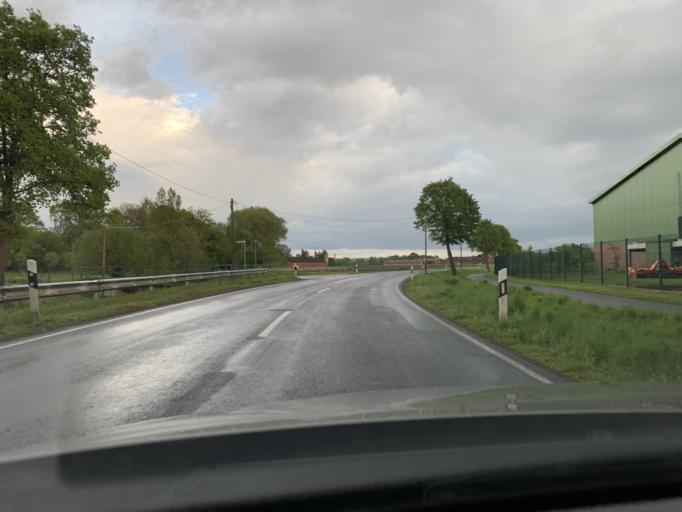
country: DE
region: North Rhine-Westphalia
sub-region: Regierungsbezirk Detmold
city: Langenberg
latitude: 51.7964
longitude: 8.3697
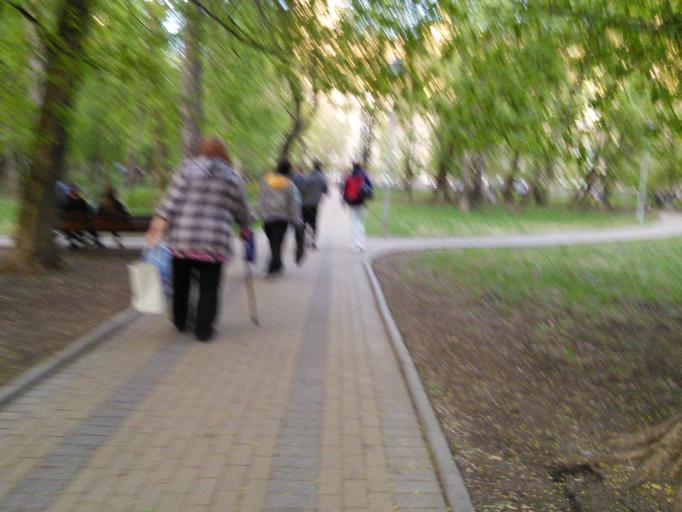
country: RU
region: Moscow
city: Pokrovskoye-Streshnevo
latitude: 55.8285
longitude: 37.4540
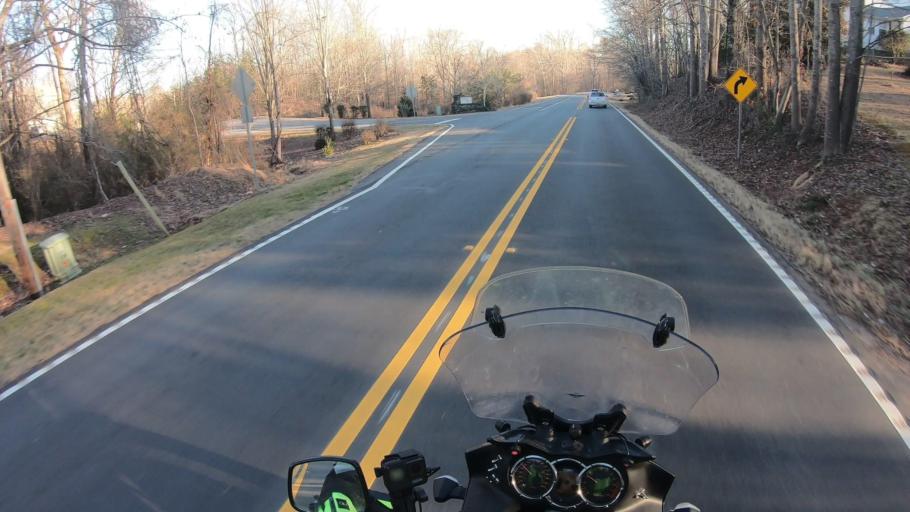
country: US
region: Georgia
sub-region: Lumpkin County
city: Dahlonega
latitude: 34.5789
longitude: -83.9701
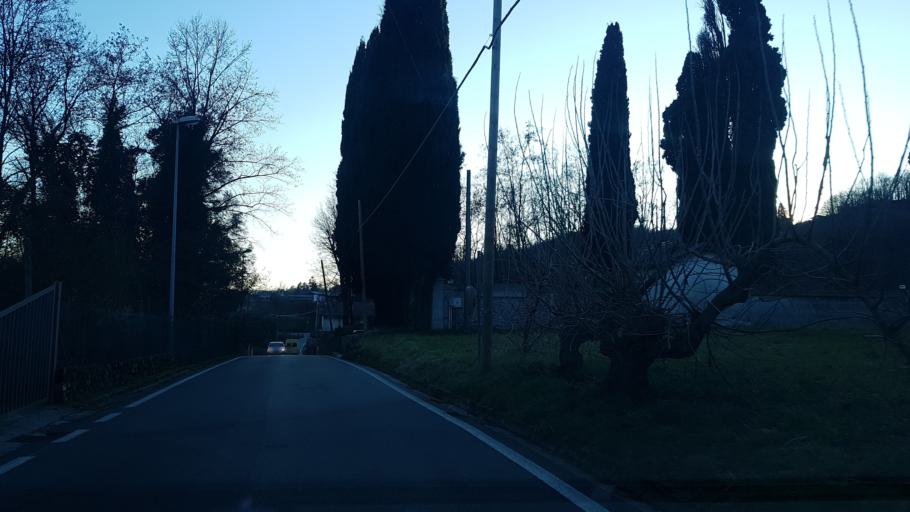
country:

- _THE TASK_: Print the listing again, starting at the line with "country: RU" and ending at its final line, both included. Leave the pictures out.

- _FULL RESPONSE_:
country: RU
region: Moscow
city: Pokrovskoye-Streshnevo
latitude: 55.8285
longitude: 37.4540
country: US
region: Georgia
sub-region: Lumpkin County
city: Dahlonega
latitude: 34.5789
longitude: -83.9701
country:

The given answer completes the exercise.